═════ Data for this task ═════
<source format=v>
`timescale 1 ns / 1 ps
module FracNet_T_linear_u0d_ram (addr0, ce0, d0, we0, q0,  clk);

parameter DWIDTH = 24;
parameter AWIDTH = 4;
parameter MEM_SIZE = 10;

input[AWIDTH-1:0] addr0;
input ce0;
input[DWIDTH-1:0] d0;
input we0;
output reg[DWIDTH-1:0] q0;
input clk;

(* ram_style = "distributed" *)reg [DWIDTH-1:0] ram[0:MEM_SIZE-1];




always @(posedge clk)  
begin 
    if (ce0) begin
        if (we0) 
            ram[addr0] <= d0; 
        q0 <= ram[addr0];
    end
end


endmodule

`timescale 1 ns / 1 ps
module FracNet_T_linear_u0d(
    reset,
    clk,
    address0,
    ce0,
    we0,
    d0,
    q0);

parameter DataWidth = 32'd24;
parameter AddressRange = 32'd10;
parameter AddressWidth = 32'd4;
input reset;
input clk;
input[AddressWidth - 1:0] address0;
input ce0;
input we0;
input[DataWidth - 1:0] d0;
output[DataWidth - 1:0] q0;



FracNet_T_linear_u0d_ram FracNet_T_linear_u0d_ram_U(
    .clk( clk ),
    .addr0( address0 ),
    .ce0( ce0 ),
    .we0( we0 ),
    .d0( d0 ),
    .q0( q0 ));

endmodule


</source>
═════
═════ Data for this task ═════
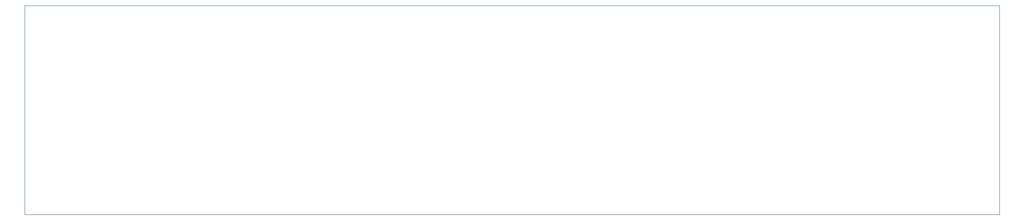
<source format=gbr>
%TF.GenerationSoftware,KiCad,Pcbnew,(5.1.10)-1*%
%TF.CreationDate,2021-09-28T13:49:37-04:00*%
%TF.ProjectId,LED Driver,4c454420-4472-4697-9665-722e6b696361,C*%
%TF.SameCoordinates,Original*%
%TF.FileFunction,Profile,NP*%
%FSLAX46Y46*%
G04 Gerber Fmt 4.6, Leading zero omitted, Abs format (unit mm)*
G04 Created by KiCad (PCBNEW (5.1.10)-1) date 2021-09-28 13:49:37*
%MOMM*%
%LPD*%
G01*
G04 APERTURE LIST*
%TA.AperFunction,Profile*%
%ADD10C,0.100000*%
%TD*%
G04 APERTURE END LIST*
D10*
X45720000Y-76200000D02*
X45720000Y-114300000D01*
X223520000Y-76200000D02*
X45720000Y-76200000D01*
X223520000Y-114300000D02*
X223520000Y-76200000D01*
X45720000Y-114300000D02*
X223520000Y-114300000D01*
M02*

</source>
═════
═════ Data for this task ═════
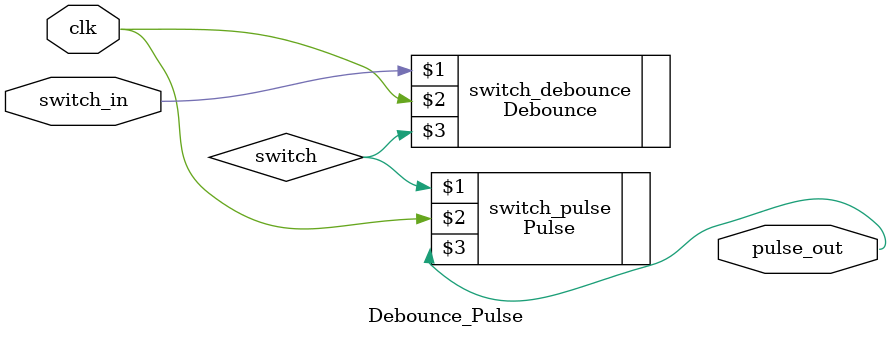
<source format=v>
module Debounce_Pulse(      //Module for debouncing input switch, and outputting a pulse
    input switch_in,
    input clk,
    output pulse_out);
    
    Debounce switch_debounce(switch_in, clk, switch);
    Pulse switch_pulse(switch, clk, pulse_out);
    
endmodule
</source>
═════
What the exercise asks
Go through the entries. Report every line that contains the word "DWIDTH".

Result
parameter DWIDTH = 24;
input[DWIDTH-1:0] d0;
output reg[DWIDTH-1:0] q0;
(* ram_style = "distributed" *)reg [DWIDTH-1:0] ram[0:MEM_SIZE-1];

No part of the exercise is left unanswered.